Ricetta Focaccia con peperoni e capperi
  • 400 g farina Manitoba
  • 150 g farina 0
  • 10 g sale
  • 9 g lievito di birra fresco
  • 2 cucchiaini di miele
  • olio extravergine di oliva
  • 6 peperoni baby colorati
  • 6 peperoni friggitelli
  • 4 peperoni corno rossi
  • 4 peperoni corno striati
  • paprica affumicata
  • capperi dissalati
  • sale
  • olio extravergine di oliva
  • maggiorana
  • sale in fiocchi

PER L’IMPASTO
Mescolate le due farine; prelevatene 100 g e impastateli con 60 g di acqua e il lievito sbriciolato. Formate una pallina, incidetela a croce, mettetela in un recipiente e lasciatela lievitare per circa 1 ora o finché il volume non sarà raddoppiato: avrete ottenuto la biga.
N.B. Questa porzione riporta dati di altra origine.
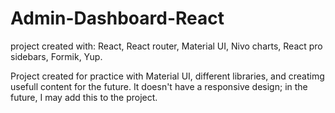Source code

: # Admin-Dashboard-React
project created with: React, React router, Material UI, Nivo charts, React pro sidebars, Formik, Yup.

Project created for practice with Material UI, different libraries, and creatimg usefull content for the future.
It doesn't have a responsive design; in the future, I may add this to the project.
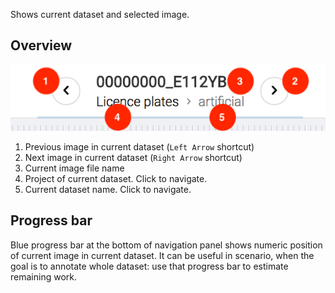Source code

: Shows current dataset and selected image.

## Overview

![50](../../assets/legacy/annotation/navigation.png)

1. Previous image in current dataset (`Left Arrow` shortcut)
2. Next image in current dataset (`Right Arrow` shortcut)
3. Current image file name
4. Project of current dataset. Click to navigate.
5. Current dataset name. Click to navigate.

## Progress bar

Blue progress bar at the bottom of navigation panel shows numeric position of current image in current dataset. It can be useful in scenario, when the goal is to annotate whole dataset: use that progress bar to estimate remaining work.

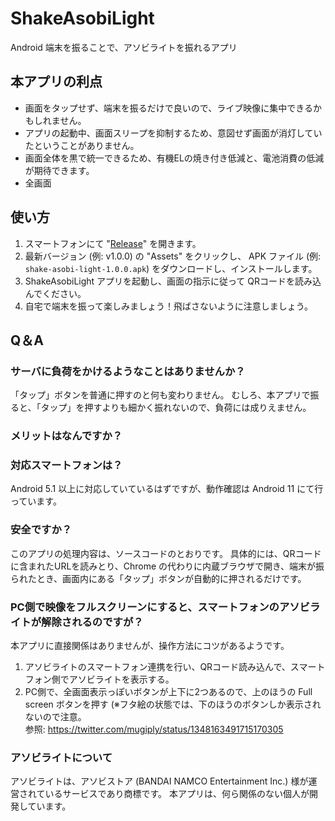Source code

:# ShakeAsobiLight

Android 端末を振ることで、アソビライトを振れるアプリ

## 本アプリの利点

* 画面をタップせず、端末を振るだけで良いので、ライブ映像に集中できるかもしれません。
* アプリの起動中、画面スリープを抑制するため、意図せず画面が消灯していたということがありません。
* 画面全体を黒で統一できるため、有機ELの焼き付き低減と、電池消費の低減が期待できます。
* 全画面


## 使い方

1. スマートフォンにて "[Release](https://github.com/arisucool/shake-asobi-light/releases)" を開きます。
2. 最新バージョン (例: v1.0.0) の "Assets" をクリックし、 APK ファイル (例: `shake-asobi-light-1.0.0.apk`) をダウンロードし、インストールします。
3. ShakeAsobiLight アプリを起動し、画面の指示に従って QRコードを読み込んでください。
4. 自宅で端末を振って楽しみましょう！飛ばさないように注意しましょう。

## Q＆A

### サーバに負荷をかけるようなことはありませんか？

「タップ」ボタンを普通に押すのと何も変わりません。
むしろ、本アプリで振ると、「タップ」を押すよりも細かく振れないので、負荷には成りえません。

### メリットはなんですか？



### 対応スマートフォンは？

Android 5.1 以上に対応していているはずですが、動作確認は Android 11 にて行っています。

### 安全ですか？

このアプリの処理内容は、ソースコードのとおりです。
具体的には、QRコードに含まれたURLを読みとり、Chrome の代わりに内蔵ブラウザで開き、端末が振られたとき、画面内にある「タップ」ボタンが自動的に押されるだけです。

### PC側で映像をフルスクリーンにすると、スマートフォンのアソビライトが解除されるのですが？

本アプリに直接関係はありませんが、操作方法にコツがあるようです。

1. アソビライトのスマートフォン連携を行い、QRコード読み込んで、スマートフォン側でアソビライトを表示する。
2. PC側で、全画面表示っぽいボタンが上下に2つあるので、上のほうの Full screen ボタンを押す (※フタ絵の状態では、下のほうのボタンしか表示されないので注意。<br>参照: https://twitter.com/mugiply/status/1348163491715170305

### アソビライトについて

アソビライトは、アソビストア (BANDAI NAMCO Entertainment Inc.) 様が運営されているサービスであり商標です。
本アプリは、何ら関係のない個人が開発しています。
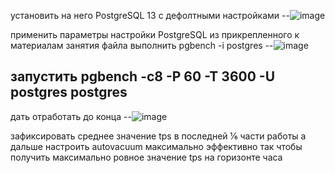 установить на него PostgreSQL 13 с дефолтными настройками
--![image](https://user-images.githubusercontent.com/45406197/182200335-ca22768b-dcaa-4e68-beed-062836337e47.png)

применить параметры настройки PostgreSQL из прикрепленного к материалам занятия файла
выполнить pgbench -i postgres
--![image](https://user-images.githubusercontent.com/45406197/182200541-9b1219c0-431b-498f-9d81-0addb7023ebb.png)

запустить pgbench -c8 -P 60 -T 3600 -U postgres postgres
--
дать отработать до конца
--![image](https://user-images.githubusercontent.com/45406197/182210079-c8bdce87-e23c-4c28-a048-9839475797d4.png)

зафиксировать среднее значение tps в последней ⅙ части работы
а дальше настроить autovacuum максимально эффективно
так чтобы получить максимально ровное значение tps на горизонте часа
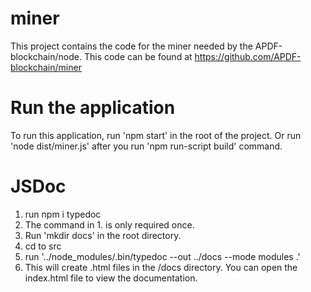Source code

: # miner
This project contains the code for the miner needed by the APDF-blockchain/node.
This code can be found at https://github.com/APDF-blockchain/miner

# Run the application
To run this application, run 'npm start' in the root of the project. Or run 'node dist/miner.js' after 
you run 'npm run-script build' command.

# JSDoc
1. run npm i typedoc
2. The command in 1. is only required once.
3. Run 'mkdir docs' in the root directory.
4. cd to src
5. run '../node_modules/.bin/typedoc --out ../docs --mode modules .'
6. This will create .html files in the /docs directory.  You can open the index.html file to view 
    the documentation.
Aggiungetevi il resto delle farine, 270 g di acqua, il miele e impastate finché gli ingredienti non saranno amalgamati, senza lavorare troppo.
Unite quindi 35 g di olio e, infine, il sale.
Lavorate l’impasto per 4-5 minuti, finché non sarà liscio e asciutto. Formate una palla, mettetela in una ciotola, copritela con la pellicola e lasciatela lievitare per circa 2 ore o finché il volume non sarà triplicato.

PER COMPLETARE
Ungete di olio 2 stampi rettangolari (22×30 cm). Dividete a metà l’impasto e stendetelo con le mani direttamente negli stampi, coprendone tutta la superficie.
Emulsionate in una ciotola 80 g di olio con 100 g di acqua e 2 prese di sale, quindi spennellate la superficie delle focacce e lasciatele lievitare, coperte, ancora per 30 minuti.
Lavate i peperoni, eliminate i semi all’interno, ungeteli con un po’ di olio e adagiateli sulle focacce. Spolverizzate con la paprica e distribuite sulla superficie 1 cucchiaiata di capperi, rametti di maggiorana e sale in fiocchi.
Lasciate riposare per 30 minuti, quindi infornate a 200 °C per circa 35 minuti.
Da sapere: abbiamo indicato le dosi per due focacce perché l’impasto di base, che prevede una lievitazione in due fasi, sarebbe difficile da lavorare con quantità inferiori di farina.